How Competitive is Megapixel Against Analog Cameras?By John Honovich, Published Nov 19, 2010, 07:00pm EST
If analog is to be replaced, IP must provide superior value across the market. Historically, that has not been the case. While most believe that higher resolution is the key driver from analog to IP, megapixel's price premium has been quite substantial.
In this note, we look at the current competitiveness of megapixel vs HD and how that has changed since 2008. In less 3 years, the competitive positioning has changed dramatically. The value of megapixel is surging due to declining product and system costs plus improved offerings.
Let's start with 2008 where megapixel, beyond niche applications, was hard to justify. In our July 2008 article on the Top 5 Problems of IP Cameras, we noted how even SD IP cameras were twice as expensive as analog and how megapixel storage was a significant problem (only MJPEG at that time). With MJPEG, storage costs could easily run $300-$500 more per camera. Equally concerning, megapixel cameras at that time where even more expensive with a price range of $700 - $900 or higher (online pricing). Finally, with only a dozen or so manufacturers, megapixel camera supply was quite constrained.

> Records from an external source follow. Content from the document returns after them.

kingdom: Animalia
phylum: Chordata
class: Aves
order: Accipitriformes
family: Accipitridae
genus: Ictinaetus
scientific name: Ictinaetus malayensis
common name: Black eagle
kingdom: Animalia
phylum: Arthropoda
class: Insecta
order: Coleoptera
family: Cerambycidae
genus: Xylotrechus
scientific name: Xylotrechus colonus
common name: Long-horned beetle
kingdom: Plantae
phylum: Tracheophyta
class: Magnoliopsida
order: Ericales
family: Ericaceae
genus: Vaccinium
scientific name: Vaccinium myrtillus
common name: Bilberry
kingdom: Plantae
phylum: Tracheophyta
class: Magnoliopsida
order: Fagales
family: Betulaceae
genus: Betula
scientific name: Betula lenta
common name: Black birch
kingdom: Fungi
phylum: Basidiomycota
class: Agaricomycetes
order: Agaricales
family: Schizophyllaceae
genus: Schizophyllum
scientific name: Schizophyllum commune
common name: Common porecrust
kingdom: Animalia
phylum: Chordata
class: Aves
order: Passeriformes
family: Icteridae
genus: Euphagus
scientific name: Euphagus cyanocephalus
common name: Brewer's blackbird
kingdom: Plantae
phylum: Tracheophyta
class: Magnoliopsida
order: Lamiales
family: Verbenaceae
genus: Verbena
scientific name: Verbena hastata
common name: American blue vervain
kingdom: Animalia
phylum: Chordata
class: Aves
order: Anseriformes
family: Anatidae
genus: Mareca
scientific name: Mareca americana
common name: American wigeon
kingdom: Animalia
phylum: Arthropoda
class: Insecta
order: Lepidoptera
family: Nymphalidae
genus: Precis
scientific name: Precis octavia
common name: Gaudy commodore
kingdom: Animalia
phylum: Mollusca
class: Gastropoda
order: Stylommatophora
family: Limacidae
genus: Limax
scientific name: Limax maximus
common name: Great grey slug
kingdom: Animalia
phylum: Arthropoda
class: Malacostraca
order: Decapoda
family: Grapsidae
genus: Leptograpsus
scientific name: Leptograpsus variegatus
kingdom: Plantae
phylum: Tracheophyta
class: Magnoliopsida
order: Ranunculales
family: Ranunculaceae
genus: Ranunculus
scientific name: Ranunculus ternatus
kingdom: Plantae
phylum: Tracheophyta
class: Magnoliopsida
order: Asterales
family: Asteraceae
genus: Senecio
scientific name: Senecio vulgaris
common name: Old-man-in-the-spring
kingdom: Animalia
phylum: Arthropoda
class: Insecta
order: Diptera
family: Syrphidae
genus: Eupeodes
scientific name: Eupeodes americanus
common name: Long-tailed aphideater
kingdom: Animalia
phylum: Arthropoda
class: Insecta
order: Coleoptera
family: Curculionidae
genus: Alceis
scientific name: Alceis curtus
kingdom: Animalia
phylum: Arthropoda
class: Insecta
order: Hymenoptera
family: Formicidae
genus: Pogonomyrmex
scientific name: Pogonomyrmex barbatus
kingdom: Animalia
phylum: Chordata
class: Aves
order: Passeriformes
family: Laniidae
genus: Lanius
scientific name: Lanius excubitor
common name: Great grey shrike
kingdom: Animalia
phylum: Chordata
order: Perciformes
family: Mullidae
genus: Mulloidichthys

In 2008, the megapixel premium over analog was about $600 - $1000 per camera. That's a huge amount of money that is hard to justify unless you (a) really needed to replace multiple cameras in a single location or (b) were extremely demanding on your image quality needs. Both of these were niche applications. This was reflected in a relatively small global market size of about $100 Million USD.
Now, in 2010, the market is likely 400% larger than it was in 2008 - doubling each of the past two years.
Megapixel's improved competitiveness in less than 3 years is nothing short of staggering:
- H.264 is the norm now (with MJPEG only cameras becoming rare)
- $300 - $500 online pricing for megapixel cameras is becoming quite common. There are now 50 megapixel cameras listed for under $500 in our Camera Finder.
- The number of suppliers has at least quadrupled with literally every camera manufacturer around the world now offering megapixel
- Storage prices dropped in half or more; Though expected, still a benefit to megapixel
Because of these changes, the premium of megapixel over analog is now about $150 - $200 per camera. Here's a straightforward example:
Sony's recently introduced 1.3MP box camera (the SNC-CH120) has an online price of about $460 (including lens). The equivalent form factor/imaging from Sony's analog lineup is the SSCE453 which has an online price of about $150 [link no longer available] (add a lens for $50) - total price about $200. With analog, encoding must be done separately. Using the most cost effective option, a DVR, the cost will be about $125 per camera (the premium of a DVR with an analog encoder card over an NVR appliance). 1.3MP runs $460 vs SD analog at $325, a premium for megapixel of $135. Add in the additional cost of storage (about $50 given H.264 and lower hard drive costs today) and the total premium is under $200.
Optionally, if you choose to use a NAS like QNAP or Synology or Milestone Essential at $50 per channel plus a COTS PC, the premium of megapixel over analog would drop further (under $100 per camera).
The economics will work similarly with many of the other sub $500 megapixel cameras. The competitiveness is accelerating as many of the Fall 2010 releases feature low cost cameras - such as the Arecont H.264 compact cameras, the Avigilon H.264 ONVIF cameras [link no longer available], HD domes from Grandstream, GVI and Vivotek, etc.
We've gone from a $600+ MP over analog premium in 2008 to a sub $200 premium of MP over analog in 2010.
First, this should make it easy to understand why megapixel adoption has surged. It is not primarily better education or more informed end users -- the products are simply much more competitive.
Second, we are reaching the point where justifying HD over analog gets pretty easy. When the total cost of a project nearly doubles (as it did in 2008), the market is fairly limited. When the total cost goes up only 20%, that's much easier especially when the visual benefits are dramatic in the overwhelming majority of applications. In a 16 camera job, if you eliminate 2 or 3 cameras, megapixel pays for itself. Even if you eliminate no cameras, the significantly higher captured details are likely to help solve a number of cases that analog quality would have missed (clearer images of suspect faces, license plates, etc.).
Undoubtedly, analog will be around in significant quantities for many years, primarily driven by the long lifecycles of CCTV systems (repairs, small expansions, etc.). However, for new deployments, the competitiveness of analog CCTV is collapsing due to the surge in low cost, widely available megapixel cameras.